EXTENSIVE CONTACT BETWEEN G(I2) AND N-FORMYL PEPTIDE RECEPTOR OF HUMAN NEUTROPHILS - MAPPING OF BINDING-SITES USING RECEPTOR-MIMETIC PEPTIDES

The N-formyl peptide receptor (FPR) of human neutrophils is a member of the G protein-coupled receptor (GPCR) superfamily, Sites on agonist-occupied FPR involved in binding the G(i2) protein were investigated by competition with synthetic receptor-mimetic peptides. Twenty-three synthetic FPR-mimetic and control peptides were tested for their ability to disrupt functionally active complexes of FPR and G(i2) in octyl glucoside, assayed by changes in sedimentation rates of FPR in detergent-containing sucrose gradients. GPCRs are thought to contain seven transmembrane segments with three cytoplasmic connecting loops and a cytoplasmic tail.

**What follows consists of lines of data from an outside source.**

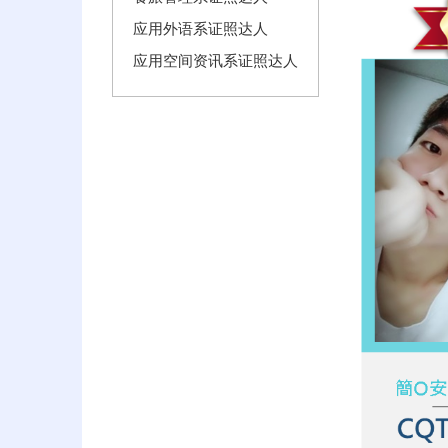
应用外语系证照达人
应用空间资讯系证照达人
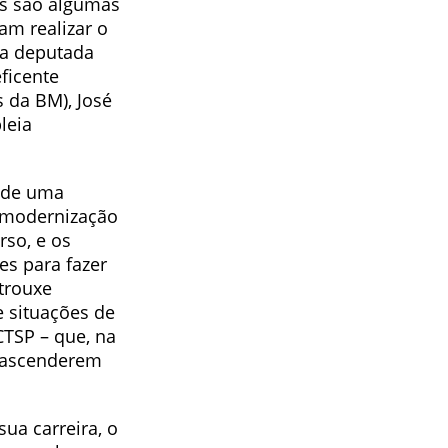
s são algumas
am realizar o
la deputada
ficente
 da BM), José
leia
o de uma
 modernização
rso, e os
es para fazer
trouxe
 situações de
CTSP – que, na
o ascenderem
ua carreira, o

Only certain peptides from regions in or adjoining each of the four predicted cytoplasmic domains of the 350 amino acid FPR, including the first cytoplasmic loop, were able to disrupt the reconstituted FPR-G(i2) complex. The IC(50)s Of the peptides that were able to fully disrupt the FPR-G(i2) complex ranged from 20 mu M (C2W 122-134) to 1.4 mM (C3A 230-246), a range similar to peptide inhibition of other G protein-coupled receptor-G protein interactions. Detergent concentrations above and below the critical micelle concentration had no effect on the activity of even the most hydrophobic peptide, C3B, and there was no apparent correlation of activity with hydrophobic moment, hydrophilic index, or net charge of the peptides. Control peptides from irrelevant proteins with similar physical properties and FPR extracellular domains did not dissociate the reconstituted FPR-G(i2) complex up to 5 mM, the highest concentration tested. These results suggest that the structural interface between FPR and G(i2) is extensive, requiring at least six interfacial, intramembrane, and cytoplasmic domains of FPR but without favorable interaction of the hydrophilic cytoplasmic loops connecting predicted transmembrane helices 3-7.